▸ **Exercise aim**
What is needed is an exact transcription of the line with "index pip: (210, 169)" and all the lines that follow it in the entries below; add nothing else.

----- Source data -----

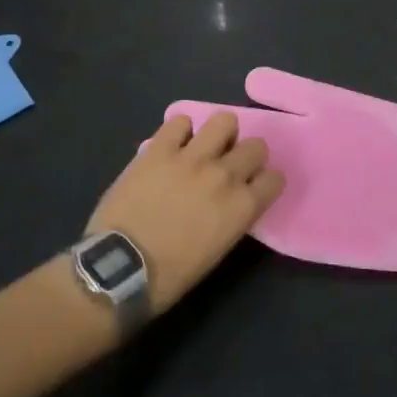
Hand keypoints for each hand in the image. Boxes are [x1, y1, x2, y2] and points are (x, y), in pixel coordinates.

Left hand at [87, 112, 284, 311]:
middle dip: (247, 155)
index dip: (264, 181)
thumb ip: (231, 216)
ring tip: (205, 147)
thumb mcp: (217, 250)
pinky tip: (173, 145)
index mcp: (242, 207)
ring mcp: (192, 158)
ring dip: (219, 133)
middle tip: (228, 166)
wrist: (121, 268)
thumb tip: (230, 201)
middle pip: (256, 146)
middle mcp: (225, 176)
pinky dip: (179, 130)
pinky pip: (180, 121)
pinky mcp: (160, 149)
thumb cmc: (170, 275)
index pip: (275, 178)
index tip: (252, 187)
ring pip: (224, 120)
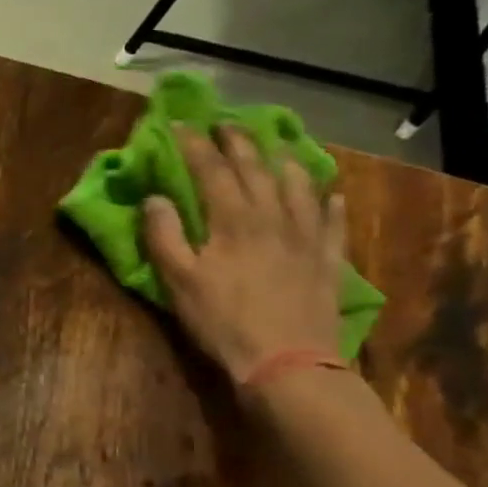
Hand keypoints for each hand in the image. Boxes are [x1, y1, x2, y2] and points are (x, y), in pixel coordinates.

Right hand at [142, 124, 346, 383]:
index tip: (179, 124)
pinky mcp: (328, 260)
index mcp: (232, 218)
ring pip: (299, 185)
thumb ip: (163, 235)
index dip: (193, 144)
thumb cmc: (222, 321)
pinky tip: (330, 194)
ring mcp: (306, 236)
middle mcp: (273, 215)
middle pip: (256, 167)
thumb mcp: (178, 281)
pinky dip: (329, 202)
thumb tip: (154, 198)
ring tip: (277, 148)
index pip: (210, 169)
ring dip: (284, 161)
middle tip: (225, 124)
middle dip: (238, 142)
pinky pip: (333, 221)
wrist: (287, 362)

-----

▸ **Finished exercise**
index pip: (210, 169)
ring dip: (284, 161)
middle tip: (225, 124)
middle dip: (238, 142)
pinky pip: (333, 221)
wrist: (287, 362)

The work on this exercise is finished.